Instruction A: Rewrite the rows that come after the World Baseball Classic article below as a Markdown table with the columns No. and Line, numbering each non-blank line and leaving out the pictures.

The 2013 World Baseball Classic is going on right now on two different continents, but many North American sports fans aren’t really paying much attention to it. Why? Well, there are probably a number of good reasons.
First, casual hardball fans probably aren’t ready for competitive baseball in March. We call ball players “the boys of summer,” after all. Second, so many Major League Baseball teams moan and groan about having to “lose” their players to the WBC, and this must certainly rub off on the fans. Third, and probably most important in North America, the United States and Canada have done very poorly. Team USA has just a single 4th place finish in the first two editions of the WBC, and Team Canada’s best finish is 9th. Those aren’t exactly performances that will get local baseball fans pumped up.
However, I think baseball fans should be excited about the World Baseball Classic. And in an attempt to spark a little interest, today I’m bringing you a list of 12 things you should know about the event—a kind of primer to get you all caught up and ready to watch today’s second round action. After all, this really is a unique and fun event. So take a look at the list, then go set your DVR’s. Cool?
Just about every major sport that is actually played in more than one county has had an established international competition featuring its biggest stars. Soccer has the World Cup, basketball has had the Olympics since 1992, and even hockey had various international competitions prior to the pros joining the Olympic movement in 1998.

Provided material:
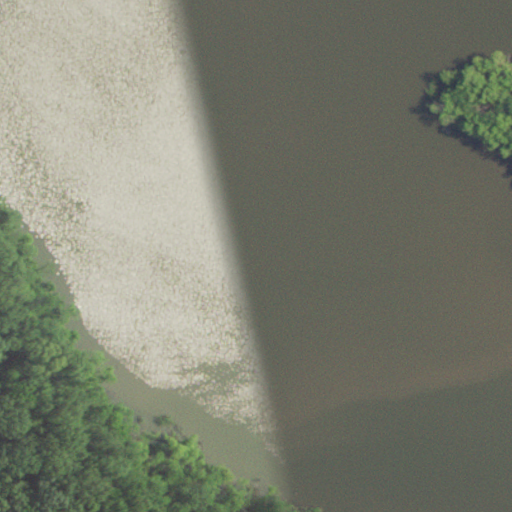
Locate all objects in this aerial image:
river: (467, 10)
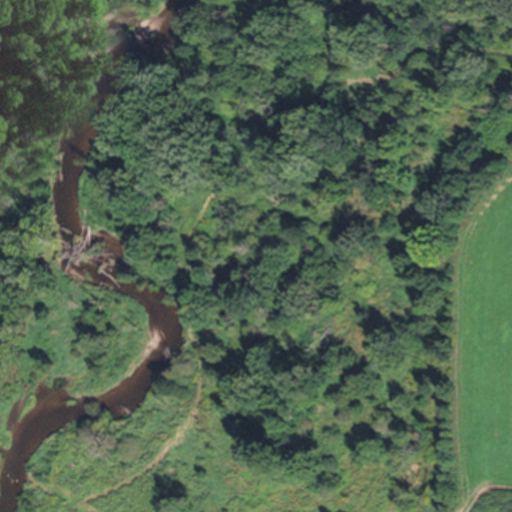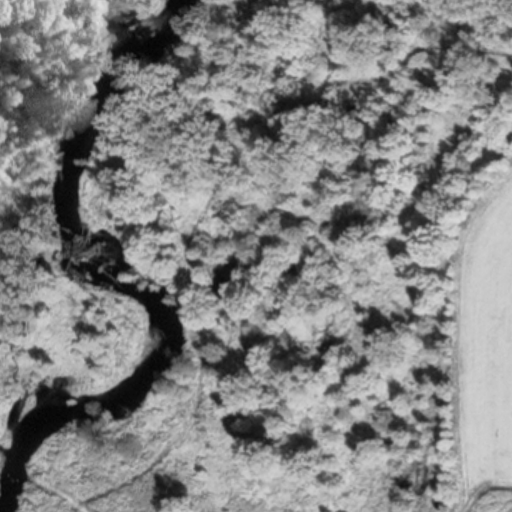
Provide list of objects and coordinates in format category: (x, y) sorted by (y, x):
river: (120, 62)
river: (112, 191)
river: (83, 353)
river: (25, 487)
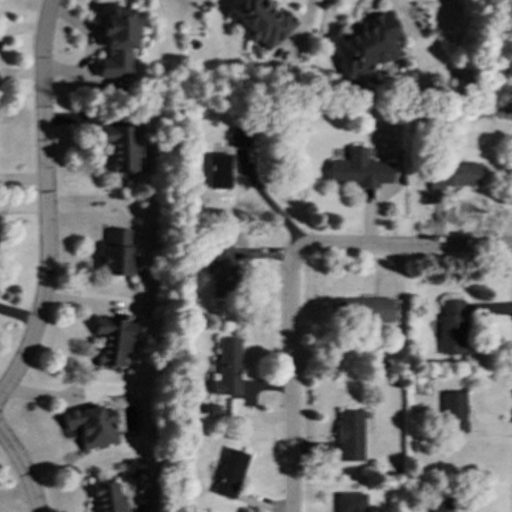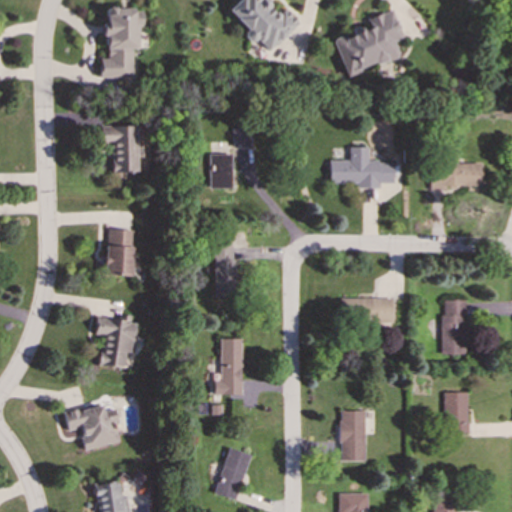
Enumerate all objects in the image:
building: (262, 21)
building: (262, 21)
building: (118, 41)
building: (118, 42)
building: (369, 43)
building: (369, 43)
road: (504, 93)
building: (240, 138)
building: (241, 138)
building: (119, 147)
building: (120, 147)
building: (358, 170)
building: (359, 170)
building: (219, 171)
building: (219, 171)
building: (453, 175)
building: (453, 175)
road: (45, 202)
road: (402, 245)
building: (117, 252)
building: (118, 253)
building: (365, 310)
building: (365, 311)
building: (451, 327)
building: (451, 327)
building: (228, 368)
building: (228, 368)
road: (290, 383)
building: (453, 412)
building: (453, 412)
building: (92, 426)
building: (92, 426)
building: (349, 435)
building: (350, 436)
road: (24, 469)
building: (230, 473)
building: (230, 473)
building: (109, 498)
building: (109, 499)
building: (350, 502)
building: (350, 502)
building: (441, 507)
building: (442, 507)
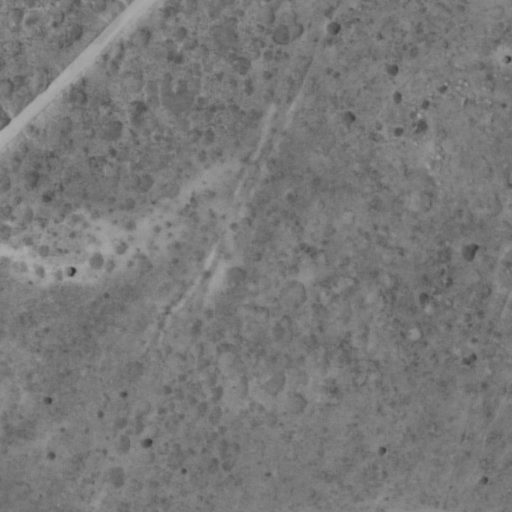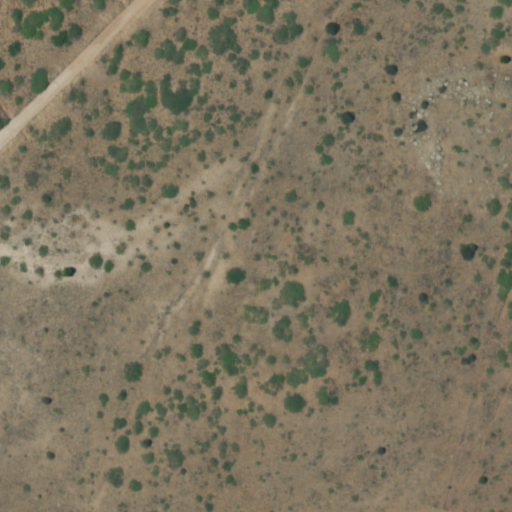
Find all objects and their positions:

Instruction B: Extend the World Baseball Classic article from where it stops.

Output A:
| No. | Line |
|---|---|
| 1 | Locate all objects in this aerial image: |
| 2 | river: (467, 10) |
| 3 | Provide list of objects and coordinates in format category: (x, y) sorted by (y, x): |
| 4 | river: (120, 62) |
| 5 | river: (112, 191) |
| 6 | river: (83, 353) |
| 7 | river: (25, 487) |
| 8 | Enumerate all objects in the image: |
| 9 | building: (262, 21) |
| 10 | building: (262, 21) |
| 11 | building: (118, 41) |
| 12 | building: (118, 42) |
| 13 | building: (369, 43) |
| 14 | building: (369, 43) |
| 15 | road: (504, 93) |
| 16 | building: (240, 138) |
| 17 | building: (241, 138) |
| 18 | building: (119, 147) |
| 19 | building: (120, 147) |
| 20 | building: (358, 170) |
| 21 | building: (359, 170) |
| 22 | building: (219, 171) |
| 23 | building: (219, 171) |
| 24 | building: (453, 175) |
| 25 | building: (453, 175) |
| 26 | road: (45, 202) |
| 27 | road: (402, 245) |
| 28 | building: (117, 252) |
| 29 | building: (118, 253) |
| 30 | building: (365, 310) |
| 31 | building: (365, 311) |
| 32 | building: (451, 327) |
| 33 | building: (451, 327) |
| 34 | building: (228, 368) |
| 35 | building: (228, 368) |
| 36 | road: (290, 383) |
| 37 | building: (453, 412) |
| 38 | building: (453, 412) |
| 39 | building: (92, 426) |
| 40 | building: (92, 426) |
| 41 | building: (349, 435) |
| 42 | building: (350, 436) |
| 43 | road: (24, 469) |
| 44 | building: (230, 473) |
| 45 | building: (230, 473) |
| 46 | building: (109, 498) |
| 47 | building: (109, 499) |
| 48 | building: (350, 502) |
| 49 | building: (350, 502) |
| 50 | building: (441, 507) |
| 51 | building: (442, 507) |
| 52 | Find all objects and their positions: |

Output B:
Baseball, however, never had any competition in which the best players in the world competed for their native countries...until the first World Baseball Classic in 2006. MLB was never willing to adjust their season to accommodate the Olympics, and there weren't any other events. And while the WBC may not seem like a big deal for Americans, to the other baseball loving countries around the world, this is a huge deal. Players love representing their home countries, and the people love seeing their players performing on a truly international stage.
For this reason alone, the WBC is pretty awesome and worth supporting.
12. First of Its Kind
Of course, nothing good comes without a price. And the price of the World Baseball Classic was Olympic baseball. However, there are two different versions of how the WBC and Olympic baseball affected each other.
In one version of the story, it was the IOC's decision to cancel Olympic baseball in 2005 that prompted MLB to create the WBC. In the other version, MLB's tinkering with the idea of a WBC signaled to the IOC that pro baseball players would never play at the Olympics, causing them to finally pull the plug on baseball.
Either way, there would be no WBC without the demise of Olympic baseball and, personally, I'll take the Classic. I never liked Olympic baseball for the same reason I don't like Olympic soccer: I'd rather watch the best a sport has to offer at the Olympics.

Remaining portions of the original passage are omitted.